WHAT YOU WILL DO. Print every line of the entries below exactly, leaving the pictures out.

-- DATA FOR ANALYSIS follows --

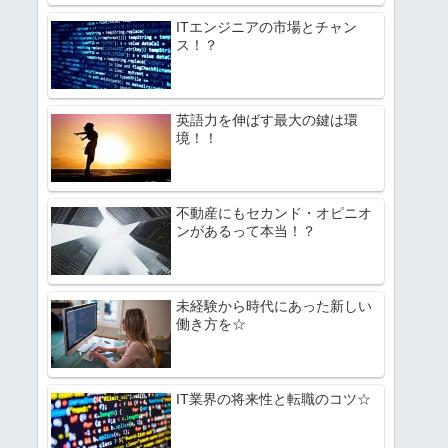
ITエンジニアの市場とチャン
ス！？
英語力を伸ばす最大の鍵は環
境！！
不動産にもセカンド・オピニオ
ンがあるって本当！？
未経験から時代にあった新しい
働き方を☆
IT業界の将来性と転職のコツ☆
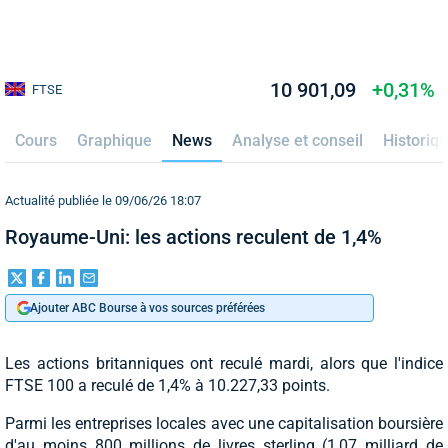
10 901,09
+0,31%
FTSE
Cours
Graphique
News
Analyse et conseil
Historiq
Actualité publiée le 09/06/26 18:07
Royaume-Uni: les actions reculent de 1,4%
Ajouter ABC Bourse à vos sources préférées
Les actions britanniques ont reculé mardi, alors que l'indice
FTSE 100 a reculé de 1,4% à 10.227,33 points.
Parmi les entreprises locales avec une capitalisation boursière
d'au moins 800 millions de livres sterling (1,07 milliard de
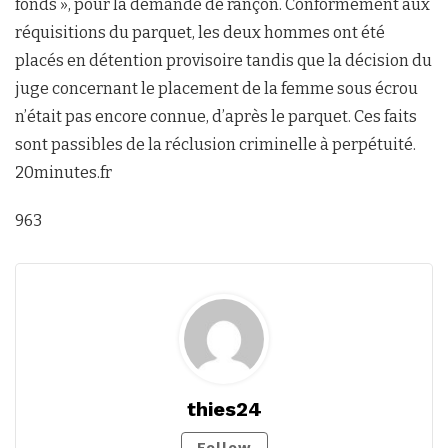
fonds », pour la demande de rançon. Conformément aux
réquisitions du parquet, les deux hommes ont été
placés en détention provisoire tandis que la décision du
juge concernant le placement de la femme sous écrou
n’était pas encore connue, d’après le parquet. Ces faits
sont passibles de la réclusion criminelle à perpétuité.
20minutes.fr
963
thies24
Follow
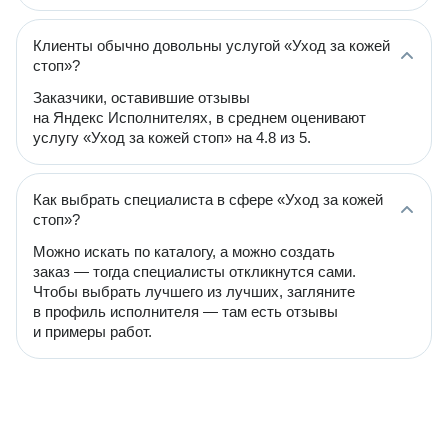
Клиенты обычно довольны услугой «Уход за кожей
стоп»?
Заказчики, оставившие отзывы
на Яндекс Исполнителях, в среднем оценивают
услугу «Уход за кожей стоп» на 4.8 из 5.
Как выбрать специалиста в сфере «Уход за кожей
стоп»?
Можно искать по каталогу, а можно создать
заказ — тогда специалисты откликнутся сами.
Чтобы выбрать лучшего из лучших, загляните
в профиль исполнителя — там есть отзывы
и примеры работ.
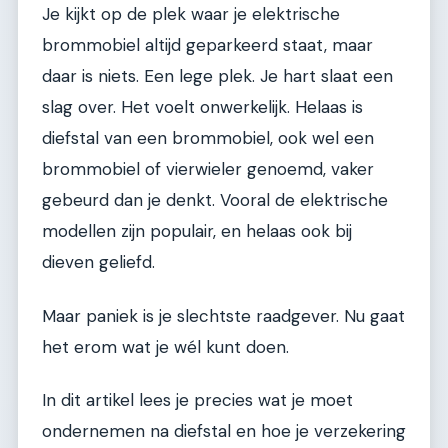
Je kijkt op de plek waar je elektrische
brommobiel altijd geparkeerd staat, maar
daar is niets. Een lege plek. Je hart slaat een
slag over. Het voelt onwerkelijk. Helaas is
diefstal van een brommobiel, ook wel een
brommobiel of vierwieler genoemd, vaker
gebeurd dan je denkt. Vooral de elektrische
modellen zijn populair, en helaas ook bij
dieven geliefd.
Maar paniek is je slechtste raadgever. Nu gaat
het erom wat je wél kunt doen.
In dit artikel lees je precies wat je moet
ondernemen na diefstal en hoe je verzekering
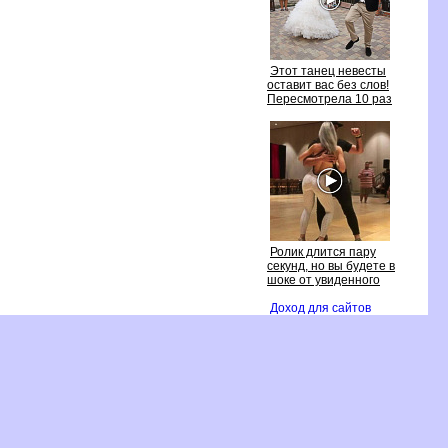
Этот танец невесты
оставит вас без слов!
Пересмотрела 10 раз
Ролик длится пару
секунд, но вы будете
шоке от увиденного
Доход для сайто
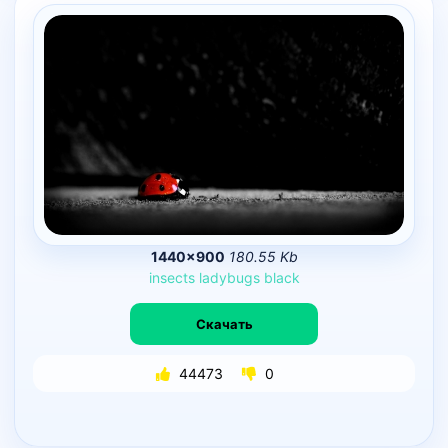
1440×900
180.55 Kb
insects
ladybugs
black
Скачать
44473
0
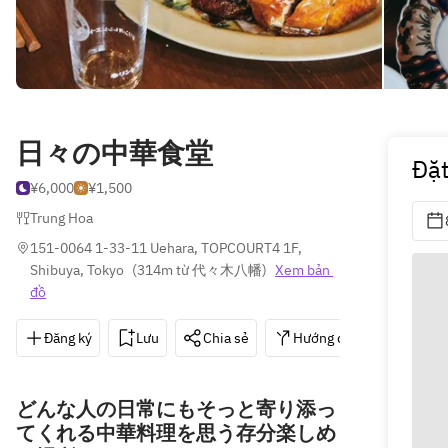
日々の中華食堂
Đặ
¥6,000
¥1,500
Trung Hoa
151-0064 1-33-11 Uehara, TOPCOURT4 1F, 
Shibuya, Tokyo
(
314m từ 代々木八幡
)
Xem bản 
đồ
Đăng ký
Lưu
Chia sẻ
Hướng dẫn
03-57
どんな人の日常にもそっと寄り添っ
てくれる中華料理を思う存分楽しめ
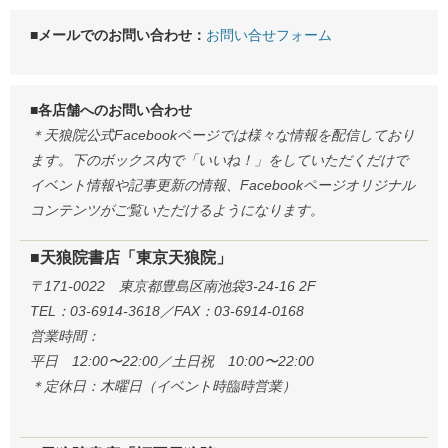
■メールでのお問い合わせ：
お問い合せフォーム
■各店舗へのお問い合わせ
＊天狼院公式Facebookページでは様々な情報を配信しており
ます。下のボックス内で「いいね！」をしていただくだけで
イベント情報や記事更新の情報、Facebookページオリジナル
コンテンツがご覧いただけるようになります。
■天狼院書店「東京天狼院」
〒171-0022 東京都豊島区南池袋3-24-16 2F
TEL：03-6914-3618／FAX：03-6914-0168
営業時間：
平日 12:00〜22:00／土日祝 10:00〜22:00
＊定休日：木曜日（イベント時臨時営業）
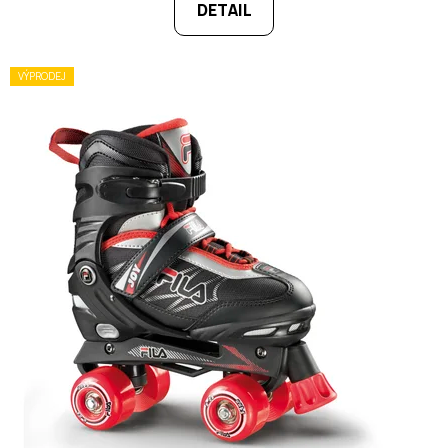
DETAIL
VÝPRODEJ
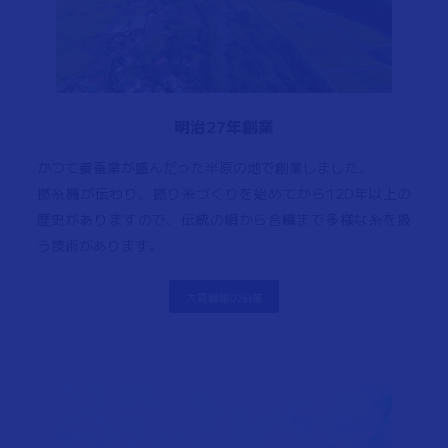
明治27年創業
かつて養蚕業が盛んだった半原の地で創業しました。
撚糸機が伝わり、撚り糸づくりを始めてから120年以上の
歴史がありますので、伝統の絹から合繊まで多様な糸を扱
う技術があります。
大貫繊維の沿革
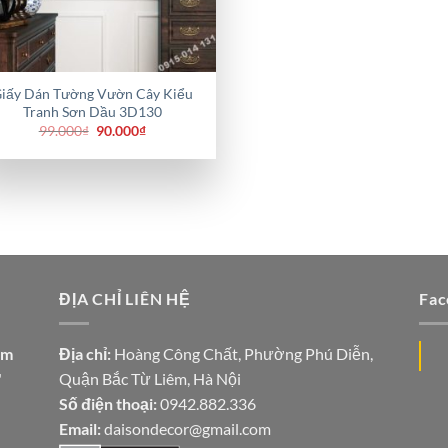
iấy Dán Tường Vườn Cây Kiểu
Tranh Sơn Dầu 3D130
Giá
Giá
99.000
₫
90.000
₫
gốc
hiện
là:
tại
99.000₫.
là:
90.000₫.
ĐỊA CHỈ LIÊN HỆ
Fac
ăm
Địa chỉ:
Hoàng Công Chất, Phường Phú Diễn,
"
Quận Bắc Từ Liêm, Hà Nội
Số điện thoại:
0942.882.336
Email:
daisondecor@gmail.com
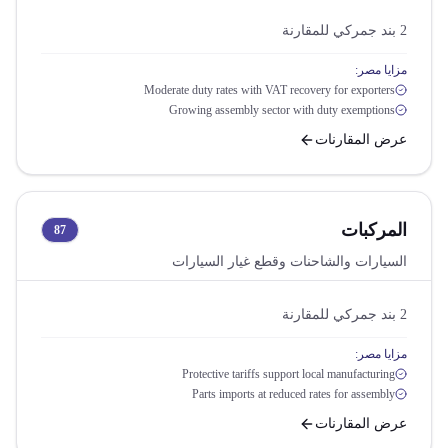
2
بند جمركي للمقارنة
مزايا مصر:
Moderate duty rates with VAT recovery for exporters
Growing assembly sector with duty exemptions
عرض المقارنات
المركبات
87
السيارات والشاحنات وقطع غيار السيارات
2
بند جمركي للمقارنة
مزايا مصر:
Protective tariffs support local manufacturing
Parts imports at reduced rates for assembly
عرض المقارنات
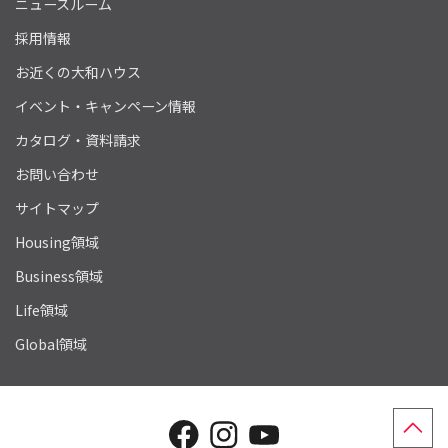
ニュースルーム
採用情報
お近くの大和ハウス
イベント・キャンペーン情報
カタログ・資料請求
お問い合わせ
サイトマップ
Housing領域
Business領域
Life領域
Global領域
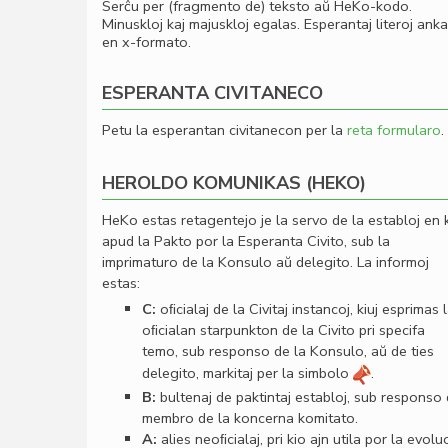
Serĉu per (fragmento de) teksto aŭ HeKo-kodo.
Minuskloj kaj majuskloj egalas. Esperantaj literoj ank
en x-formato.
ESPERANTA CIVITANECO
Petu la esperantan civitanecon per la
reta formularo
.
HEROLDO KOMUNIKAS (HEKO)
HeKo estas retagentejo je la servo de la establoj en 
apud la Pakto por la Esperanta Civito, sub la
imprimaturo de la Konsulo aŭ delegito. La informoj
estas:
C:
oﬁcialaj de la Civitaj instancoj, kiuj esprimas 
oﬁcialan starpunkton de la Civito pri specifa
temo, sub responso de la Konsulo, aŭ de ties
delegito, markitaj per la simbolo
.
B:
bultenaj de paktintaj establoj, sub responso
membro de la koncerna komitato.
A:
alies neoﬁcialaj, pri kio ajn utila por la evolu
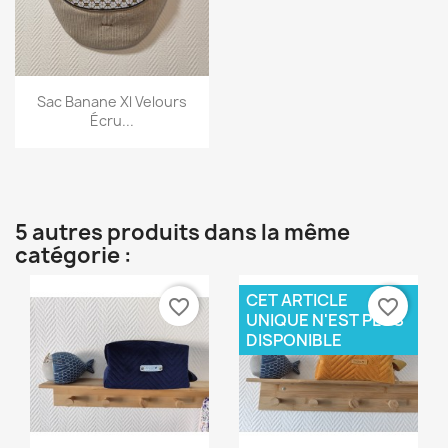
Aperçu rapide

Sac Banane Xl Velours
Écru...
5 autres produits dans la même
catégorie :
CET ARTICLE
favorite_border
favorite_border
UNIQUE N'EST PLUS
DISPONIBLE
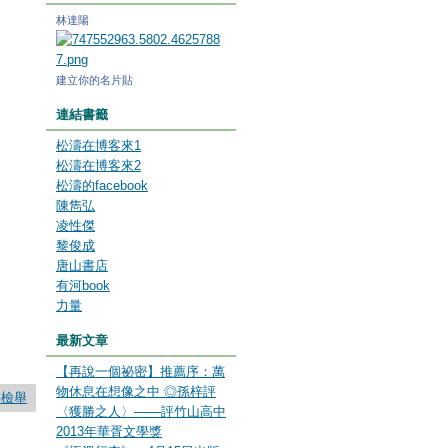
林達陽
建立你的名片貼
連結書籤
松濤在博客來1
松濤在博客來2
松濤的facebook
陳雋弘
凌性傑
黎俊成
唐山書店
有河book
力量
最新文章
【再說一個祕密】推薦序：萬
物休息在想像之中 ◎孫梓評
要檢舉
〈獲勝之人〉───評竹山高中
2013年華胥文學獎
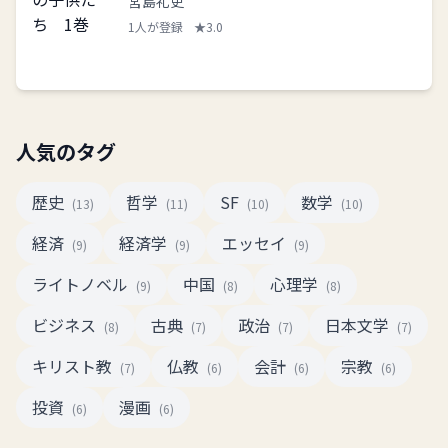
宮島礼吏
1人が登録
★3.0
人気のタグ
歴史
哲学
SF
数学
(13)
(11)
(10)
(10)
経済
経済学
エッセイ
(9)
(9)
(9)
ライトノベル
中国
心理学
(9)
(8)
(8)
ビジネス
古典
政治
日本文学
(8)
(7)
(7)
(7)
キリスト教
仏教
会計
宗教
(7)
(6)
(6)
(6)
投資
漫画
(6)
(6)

-- DATA FOR ANALYSIS concluded --

TASK ANSWER.
ITエンジニアの市場とチャン
ス！？
英語力を伸ばす最大の鍵は環
境！！
不動産にもセカンド・オピニオ
ンがあるって本当！？
未経験から時代にあった新しい
働き方を☆
IT業界の将来性と転職のコツ☆
10 901,09
+0,31%
FTSE
Cours
Graphique
News
Analyse et conseil
Historiq
Actualité publiée le 09/06/26 18:07
Royaume-Uni: les actions reculent de 1,4%
Ajouter ABC Bourse à vos sources préférées
Les actions britanniques ont reculé mardi, alors que l'indice
FTSE 100 a reculé de 1,4% à 10.227,33 points.
Parmi les entreprises locales avec une capitalisation boursière
d'au moins 800 millions de livres sterling (1,07 milliard de
fonds », pour la demande de rançon. Conformément aux
réquisitions du parquet, les deux hommes ont été
placés en détention provisoire tandis que la décision du
juge concernant le placement de la femme sous écrou
n’était pas encore connue, d’après le parquet. Ces faits
sont passibles de la réclusion criminelle à perpétuité.
20minutes.fr
963
thies24
Follow
Клиенты обычно довольны услугой «Уход за кожей
стоп»?
Заказчики, оставившие отзывы
на Яндекс Исполнителях, в среднем оценивают
услугу «Уход за кожей стоп» на 4.8 из 5.
Как выбрать специалиста в сфере «Уход за кожей
стоп»?
Можно искать по каталогу, а можно создать
заказ — тогда специалисты откликнутся сами.
Чтобы выбрать лучшего из лучших, загляните
в профиль исполнителя — там есть отзывы
и примеры работ.
Je kijkt op de plek waar je elektrische
brommobiel altijd geparkeerd staat, maar
daar is niets. Een lege plek. Je hart slaat een
slag over. Het voelt onwerkelijk. Helaas is
diefstal van een brommobiel, ook wel een
brommobiel of vierwieler genoemd, vaker
gebeurd dan je denkt. Vooral de elektrische
modellen zijn populair, en helaas ook bij
dieven geliefd.
Maar paniek is je slechtste raadgever. Nu gaat
het erom wat je wél kunt doen.
In dit artikel lees je precies wat je moet
ondernemen na diefstal en hoe je verzekering
Этот танец невесты
оставит вас без слов!
Пересмотрела 10 раз
Ролик длится пару
секунд, но вы будете
шоке от увиденного
Доход для сайто
1440×900
180.55 Kb
insects
ladybugs
black
Скачать
44473
0
日々の中華食堂
Đặ
¥6,000
¥1,500
Trung Hoa
151-0064 1-33-11 Uehara, TOPCOURT4 1F, 
Shibuya, Tokyo
(
314m từ 代々木八幡
)
Xem bản 
đồ
Đăng ký
Lưu
Chia sẻ
Hướng dẫn
03-57
どんな人の日常にもそっと寄り添っ
てくれる中華料理を思う存分楽しめ
■メールでのお問い合わせ：
お問い合せフォーム
■各店舗へのお問い合わせ
＊天狼院公式Facebookページでは様々な情報を配信しており
ます。下のボックス内で「いいね！」をしていただくだけで
イベント情報や記事更新の情報、Facebookページオリジナル
コンテンツがご覧いただけるようになります。
■天狼院書店「東京天狼院」
〒171-0022 東京都豊島区南池袋3-24-16 2F
TEL：03-6914-3618／FAX：03-6914-0168
営業時間：
平日 12:00〜22:00／土日祝 10:00〜22:00
＊定休日：木曜日（イベント時臨時営業）
DETAIL
VÝPRODEJ
明治27年創業
かつて養蚕業が盛んだった半原の地で創業しました。
撚糸機が伝わり、撚り糸づくりを始めてから120年以上の
歴史がありますので、伝統の絹から合繊まで多様な糸を扱
う技術があります。
大貫繊維の沿革
iấy Dán Tường Vườn Cây Kiểu
Tranh Sơn Dầu 3D130
Giá
Giá
99.000
₫
90.000
₫
gốc
hiện
là:
tại
99.000₫.
là:
90.000₫.
ĐỊA CHỈ LIÊN HỆ
Fac
ăm
Địa chỉ:
Hoàng Công Chất, Phường Phú Diễn,
"
Quận Bắc Từ Liêm, Hà Nội
Số điện thoại:
0942.882.336
Email:
daisondecor@gmail.com
2
بند جمركي للمقارنة
مزايا مصر:
Moderate duty rates with VAT recovery for exporters
Growing assembly sector with duty exemptions
عرض المقارنات
المركبات
87
السيارات والشاحنات وقطع غيار السيارات
2
بند جمركي للمقارنة
مزايا مصر:
Protective tariffs support local manufacturing
Parts imports at reduced rates for assembly
عرض المقارنات
ニュースルーム
採用情報
お近くの大和ハウス
イベント・キャンペーン情報
カタログ・資料請求
お問い合わせ
サイトマップ
Housing領域
Business領域
Life領域
Global領域
Serĉu per (fragmento de) teksto aŭ HeKo-kodo.
Minuskloj kaj majuskloj egalas. Esperantaj literoj ank
en x-formato.
ESPERANTA CIVITANECO
Petu la esperantan civitanecon per la
reta formularo
.
HEROLDO KOMUNIKAS (HEKO)
HeKo estas retagentejo je la servo de la establoj en 
apud la Pakto por la Esperanta Civito, sub la
imprimaturo de la Konsulo aŭ delegito. La informoj
estas:
C:
oﬁcialaj de la Civitaj instancoj, kiuj esprimas 
oﬁcialan starpunkton de la Civito pri specifa
temo, sub responso de la Konsulo, aŭ de ties
delegito, markitaj per la simbolo
.
B:
bultenaj de paktintaj establoj, sub responso
membro de la koncerna komitato.
A:
alies neoﬁcialaj, pri kio ajn utila por la evolu
Aperçu rapide

Sac Banane Xl Velours
Écru...
5 autres produits dans la même
catégorie :
CET ARTICLE
favorite_border
favorite_border
UNIQUE N'EST PLUS
DISPONIBLE
林達陽
建立你的名片貼
連結書籤
松濤在博客來1
松濤在博客來2
松濤的facebook
陳雋弘
凌性傑
黎俊成
唐山書店
有河book
力量
最新文章
【再說一個祕密】推薦序：萬
物休息在想像之中 ◎孫梓評
要檢舉
〈獲勝之人〉───評竹山高中
2013年華胥文學獎
宮島礼吏
1人が登録
★3.0
人気のタグ
歴史
哲学
SF
数学
(13)
(11)
(10)
(10)
経済
経済学
エッセイ
(9)
(9)
(9)
ライトノベル
中国
心理学
(9)
(8)
(8)
ビジネス
古典
政治
日本文学
(8)
(7)
(7)
(7)
キリスト教
仏教
会計
宗教
(7)
(6)
(6)
(6)
投資
漫画
(6)
(6)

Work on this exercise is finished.